Cell growth evaluation. (A) L929 fibroblast cell growth evaluation, by MTT test, on the four different FS pre-coated plates (F1–F4) after 3 day (black bars), 6 day (white bars) and 15 day (grey bars) incubation. Results are expressed as cell percentages respect to controls seeded on standard rat tail collagen-coated (stCol) wells and are the mean ± S.D. of two experiments performed in quadruplicate. Asterisks indicate significance in Tukey test (black bars ANOVA, p < 0.0001; white bars ANOVA, p < 0.0001; grey bars ANOVA, p < 0.05; Tukey vs. stCol: * p < 0.05, ** p < 0.001, respectively); (B) NCTC keratinocytes cell growth evaluation, by MTT test, on the four different FS pre-coated plates after 3 day (black bars), 6 day (white bars), and 15 day (grey bars) incubation. Results are expressed as cell percentages with respect to controls that are seeded on standard rat tail collagen-coated (stCol) wells and are the mean ± S.D. of two experiments that were performed in quadruplicate.
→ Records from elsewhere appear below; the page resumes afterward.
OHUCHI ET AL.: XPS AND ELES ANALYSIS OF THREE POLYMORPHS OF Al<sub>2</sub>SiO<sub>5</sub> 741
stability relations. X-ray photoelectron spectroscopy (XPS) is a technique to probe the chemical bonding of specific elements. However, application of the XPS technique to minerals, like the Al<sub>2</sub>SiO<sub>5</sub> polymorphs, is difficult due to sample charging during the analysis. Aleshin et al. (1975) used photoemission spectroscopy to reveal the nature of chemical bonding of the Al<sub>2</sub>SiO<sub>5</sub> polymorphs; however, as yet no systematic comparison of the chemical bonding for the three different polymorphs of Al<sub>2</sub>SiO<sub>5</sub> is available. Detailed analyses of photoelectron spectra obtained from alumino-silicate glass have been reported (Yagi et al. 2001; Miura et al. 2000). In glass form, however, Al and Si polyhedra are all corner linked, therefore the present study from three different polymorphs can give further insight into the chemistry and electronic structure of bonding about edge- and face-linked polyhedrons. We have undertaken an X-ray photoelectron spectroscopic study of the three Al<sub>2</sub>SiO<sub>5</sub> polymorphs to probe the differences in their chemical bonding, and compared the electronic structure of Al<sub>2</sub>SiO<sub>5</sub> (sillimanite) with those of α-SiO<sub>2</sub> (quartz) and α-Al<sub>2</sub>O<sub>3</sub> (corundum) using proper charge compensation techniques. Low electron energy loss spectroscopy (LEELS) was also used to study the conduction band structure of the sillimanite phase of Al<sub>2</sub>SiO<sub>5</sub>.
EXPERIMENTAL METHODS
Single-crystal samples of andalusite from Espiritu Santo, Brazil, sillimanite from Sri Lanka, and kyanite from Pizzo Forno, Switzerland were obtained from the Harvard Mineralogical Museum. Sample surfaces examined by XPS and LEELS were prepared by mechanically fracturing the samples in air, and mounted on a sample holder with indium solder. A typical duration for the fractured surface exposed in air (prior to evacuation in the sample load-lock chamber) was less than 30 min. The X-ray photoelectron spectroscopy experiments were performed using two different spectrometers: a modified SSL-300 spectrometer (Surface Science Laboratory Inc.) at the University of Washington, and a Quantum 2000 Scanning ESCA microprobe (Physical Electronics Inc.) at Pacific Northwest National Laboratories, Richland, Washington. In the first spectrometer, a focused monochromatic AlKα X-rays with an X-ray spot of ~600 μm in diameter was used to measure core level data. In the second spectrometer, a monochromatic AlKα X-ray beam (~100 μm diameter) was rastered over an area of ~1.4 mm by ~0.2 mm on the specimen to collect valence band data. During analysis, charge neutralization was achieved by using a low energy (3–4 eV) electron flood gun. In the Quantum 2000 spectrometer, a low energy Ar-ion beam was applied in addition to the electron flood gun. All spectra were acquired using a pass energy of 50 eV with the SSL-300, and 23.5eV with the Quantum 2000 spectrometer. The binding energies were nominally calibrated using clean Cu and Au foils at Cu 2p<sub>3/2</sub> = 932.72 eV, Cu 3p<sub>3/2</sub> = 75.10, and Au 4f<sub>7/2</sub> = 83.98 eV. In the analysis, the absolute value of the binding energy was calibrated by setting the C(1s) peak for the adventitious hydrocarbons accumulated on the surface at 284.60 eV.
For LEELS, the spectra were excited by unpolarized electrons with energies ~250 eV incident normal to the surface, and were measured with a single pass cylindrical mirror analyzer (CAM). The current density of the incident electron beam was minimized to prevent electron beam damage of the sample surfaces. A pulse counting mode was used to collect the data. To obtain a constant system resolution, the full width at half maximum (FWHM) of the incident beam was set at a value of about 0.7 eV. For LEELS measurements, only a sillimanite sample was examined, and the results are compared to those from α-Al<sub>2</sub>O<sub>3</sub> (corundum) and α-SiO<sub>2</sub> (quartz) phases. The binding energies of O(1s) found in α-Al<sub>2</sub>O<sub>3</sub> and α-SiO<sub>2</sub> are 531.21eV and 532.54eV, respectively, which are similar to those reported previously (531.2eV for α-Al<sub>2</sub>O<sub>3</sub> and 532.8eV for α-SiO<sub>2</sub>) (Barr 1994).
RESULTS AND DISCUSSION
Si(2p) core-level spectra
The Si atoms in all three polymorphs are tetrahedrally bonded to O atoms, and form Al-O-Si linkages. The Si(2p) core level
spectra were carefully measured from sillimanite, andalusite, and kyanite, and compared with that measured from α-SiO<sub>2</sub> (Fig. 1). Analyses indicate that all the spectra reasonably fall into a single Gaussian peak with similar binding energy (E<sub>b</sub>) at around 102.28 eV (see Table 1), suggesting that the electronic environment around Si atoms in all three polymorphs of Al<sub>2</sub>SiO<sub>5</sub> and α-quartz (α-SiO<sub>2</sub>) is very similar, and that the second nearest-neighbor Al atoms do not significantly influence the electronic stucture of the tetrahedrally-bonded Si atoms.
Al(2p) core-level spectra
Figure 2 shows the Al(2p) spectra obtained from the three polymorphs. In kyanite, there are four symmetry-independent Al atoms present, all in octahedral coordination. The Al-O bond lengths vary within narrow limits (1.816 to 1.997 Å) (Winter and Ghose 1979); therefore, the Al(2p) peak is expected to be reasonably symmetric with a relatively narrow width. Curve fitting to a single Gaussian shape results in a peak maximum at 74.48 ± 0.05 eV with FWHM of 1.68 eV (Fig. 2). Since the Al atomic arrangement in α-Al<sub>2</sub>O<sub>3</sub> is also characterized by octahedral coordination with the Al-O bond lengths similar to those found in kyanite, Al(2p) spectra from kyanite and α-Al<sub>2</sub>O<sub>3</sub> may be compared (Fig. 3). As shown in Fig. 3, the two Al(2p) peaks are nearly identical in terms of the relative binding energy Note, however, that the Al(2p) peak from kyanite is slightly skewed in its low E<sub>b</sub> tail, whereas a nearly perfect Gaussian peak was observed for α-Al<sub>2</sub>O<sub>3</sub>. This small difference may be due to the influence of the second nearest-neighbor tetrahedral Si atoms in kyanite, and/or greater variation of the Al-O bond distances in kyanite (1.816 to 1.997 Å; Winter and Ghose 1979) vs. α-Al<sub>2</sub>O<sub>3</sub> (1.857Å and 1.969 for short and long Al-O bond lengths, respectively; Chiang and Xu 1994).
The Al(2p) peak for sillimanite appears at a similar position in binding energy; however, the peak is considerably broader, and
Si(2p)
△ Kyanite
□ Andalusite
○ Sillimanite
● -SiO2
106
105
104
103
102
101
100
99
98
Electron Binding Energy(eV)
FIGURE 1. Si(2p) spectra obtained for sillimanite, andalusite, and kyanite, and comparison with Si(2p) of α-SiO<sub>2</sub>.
Asterisks indicate significance in Tukey test (black bars ANOVA, p < 0.00001; Tukey vs. stCol: * p < 0.05).

Figure 9

Environmental Scanning Electron Microscope (ESEM) analysis. All crosslinked SCMs (A–D), dehydrated at critical point and graphite covered, were observed with a FESEM Zeiss SUPRA 40 VP instrument, while only SCM-F1 and SCM-F3, in the presence of fibroblasts and keratinocytes (E–H) dehydrated at critical point and graphite covered, were observed with an ESEM Vega3–Tescan instrument. (A) SCM-F1; (B) SCM-F2; (C) SCM-F3; (D) SCM-F4; (E,F) Visualization of L929 fibroblasts adhesion to the two SCMs; (E) SCM-F1; (F) SCM-F3; (G,H) Visualization of NCTC keratinocytes adhesion to the two SCMs; (G) SCM-F1; (H) SCM-F3. In (A–D) scale bars span 200 nm; in (E–H) scale bars span 2 micrometer.

Figure 10

FS and SCM radical scavenging activity. (A) Antioxidant activity of the four different FSs (F1–F4) measured by the spectrophotometric DPPH oxidation assay using a concentration of 1 mg/mL of each FS. Results are expressed as percentages of radical scavenging activity based on the inhibition of DPPH oxidation calculated, as described in Section 4.7, and are the mean ± S.D. of two experiments performed in triplicate (ANOVA, p < 0.000001); (B) Antioxidant activity of SCM-F1 and SCM-F3 measured by the DPPH assay. Results are expressed as percentages of radical scavenging activity in function of the SCM surface area of the two membranes, and are the mean ± S.D. of two experiments performed in triplicate (ANOVA, p < 0.000001).